We Should Address Real Voter Fraud

We’re being told that voter fraud is rampent. In Minnesota there is a constitutional amendment on the ballot that, if passed, would require voters in the state to present state issued photographic identification in order to vote. Minnesota Republicans have been blaming two of their highest profile losses on voter fraud. I’m here to tell you that voter fraud is a real threat, it is happening, but it’s happening in the courtroom not at the polling places:

Around the country, Republican operatives have been making moves to keep Mr. Johnson from becoming their version of Ralph Nader, the Green Party candidate whose relatively modest support cut into Al Gore’s 2000 vote arguably enough to help hand the decisive states of Ohio and Florida to George W. Bush.

The fear of Mr. Johnson’s tipping the outcome in an important state may explain why an aide to Mr. Romney ran what was effectively a surveillance operation into Mr. Johnson’s efforts over the summer to qualify for the ballot at the Iowa State Fair, providing witnesses to testify in a lawsuit to block him that ultimately fizzled.

Libertarians suspect it is why Republican state officials in Michigan blocked Mr. Johnson from the ballot after he filed proper paperwork three minutes after his filing deadline.

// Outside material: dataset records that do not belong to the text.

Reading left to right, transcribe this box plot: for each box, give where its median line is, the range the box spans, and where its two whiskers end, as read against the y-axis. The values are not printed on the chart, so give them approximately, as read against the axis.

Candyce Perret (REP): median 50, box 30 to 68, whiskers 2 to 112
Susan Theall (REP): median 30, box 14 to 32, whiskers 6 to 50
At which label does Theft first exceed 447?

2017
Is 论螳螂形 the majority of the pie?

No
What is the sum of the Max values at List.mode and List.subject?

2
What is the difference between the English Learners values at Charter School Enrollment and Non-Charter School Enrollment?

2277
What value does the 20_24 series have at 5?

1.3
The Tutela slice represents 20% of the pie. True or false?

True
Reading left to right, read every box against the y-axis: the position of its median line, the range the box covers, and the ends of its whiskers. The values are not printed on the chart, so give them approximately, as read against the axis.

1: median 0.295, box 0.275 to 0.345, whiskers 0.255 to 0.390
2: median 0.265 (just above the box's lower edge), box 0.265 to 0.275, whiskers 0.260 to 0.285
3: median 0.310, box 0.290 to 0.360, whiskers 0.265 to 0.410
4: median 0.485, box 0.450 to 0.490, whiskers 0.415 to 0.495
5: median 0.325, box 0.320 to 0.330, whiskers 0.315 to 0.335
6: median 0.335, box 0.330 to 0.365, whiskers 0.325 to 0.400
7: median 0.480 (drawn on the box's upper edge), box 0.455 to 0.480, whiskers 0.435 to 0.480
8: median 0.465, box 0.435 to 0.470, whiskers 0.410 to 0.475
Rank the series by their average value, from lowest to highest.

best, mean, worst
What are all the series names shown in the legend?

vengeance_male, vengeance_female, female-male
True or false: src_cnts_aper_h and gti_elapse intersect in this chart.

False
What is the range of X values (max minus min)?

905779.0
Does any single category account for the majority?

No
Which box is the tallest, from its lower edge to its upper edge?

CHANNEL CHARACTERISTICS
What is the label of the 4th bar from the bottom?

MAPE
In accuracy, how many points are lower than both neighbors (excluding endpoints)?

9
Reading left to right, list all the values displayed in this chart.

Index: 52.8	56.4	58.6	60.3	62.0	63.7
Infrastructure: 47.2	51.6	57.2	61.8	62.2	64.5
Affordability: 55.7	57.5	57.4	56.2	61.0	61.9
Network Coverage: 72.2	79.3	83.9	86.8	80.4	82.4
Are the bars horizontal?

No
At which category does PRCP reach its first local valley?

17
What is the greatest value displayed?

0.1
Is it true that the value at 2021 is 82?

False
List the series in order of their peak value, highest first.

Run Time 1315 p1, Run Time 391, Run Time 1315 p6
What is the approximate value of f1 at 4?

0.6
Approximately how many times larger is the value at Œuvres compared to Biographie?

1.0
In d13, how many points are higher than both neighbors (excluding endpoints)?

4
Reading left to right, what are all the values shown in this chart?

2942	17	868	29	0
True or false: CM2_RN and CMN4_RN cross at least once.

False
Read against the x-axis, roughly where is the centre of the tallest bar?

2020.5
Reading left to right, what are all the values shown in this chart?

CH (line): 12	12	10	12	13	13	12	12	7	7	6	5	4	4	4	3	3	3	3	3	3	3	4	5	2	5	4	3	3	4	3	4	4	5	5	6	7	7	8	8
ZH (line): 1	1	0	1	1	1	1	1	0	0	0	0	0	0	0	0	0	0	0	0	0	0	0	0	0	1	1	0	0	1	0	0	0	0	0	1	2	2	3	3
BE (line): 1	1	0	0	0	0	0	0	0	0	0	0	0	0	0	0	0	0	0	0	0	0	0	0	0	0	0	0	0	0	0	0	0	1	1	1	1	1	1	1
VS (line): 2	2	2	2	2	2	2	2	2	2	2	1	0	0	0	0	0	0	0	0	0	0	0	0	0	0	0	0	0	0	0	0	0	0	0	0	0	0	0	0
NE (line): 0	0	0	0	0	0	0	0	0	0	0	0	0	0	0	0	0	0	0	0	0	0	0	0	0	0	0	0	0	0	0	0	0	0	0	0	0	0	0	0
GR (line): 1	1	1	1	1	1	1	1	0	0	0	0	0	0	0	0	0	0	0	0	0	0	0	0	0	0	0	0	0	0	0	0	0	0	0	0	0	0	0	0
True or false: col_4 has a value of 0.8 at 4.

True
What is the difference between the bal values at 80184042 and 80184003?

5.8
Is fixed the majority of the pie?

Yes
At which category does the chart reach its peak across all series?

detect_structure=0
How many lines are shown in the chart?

And it is why Republicans in Pennsylvania hired a private detective to investigate his ballot drive in Philadelphia, appearing at the homes of paid canvassers and, in some cases, flashing an F.B.I. badge — he was a retired agent — while asking to review the petitions they gathered at $1 a signature, according to testimony in the case and interviews.

The Republican Party has been doing its best to prevent Gary Johnson from appearing on the ballots just as the Democratic Party previously attempted to do to Ralph Nader. Both major parties have a history of actively trying to prevent potential competition from being valid options in presidential races.

What’s more fraudulent, a potential handful of individuals voting multiple times or major political parties actively trying to silence those who oppose them? I would say the latter. Preventing candidates from appearing on ballots not only takes votes away from those candidates but it also disenfranchises supporters of those candidates. If you believe the voting system is how an individual expresses their desire during an election and Gary Johnson is prevented from appearing on the ballots how can a libertarian express his or her desire during the presidential election? They can’t. Doesn’t that effectively cheat libertarians out of expressing their desire in this system where everybody supposedly has a voice?

If you want to address voter fraud look no further than these tactics being used by the two major political parties to silence third party candidates. Entire blocks of the voting public are being prevented from expressing their desires during the election.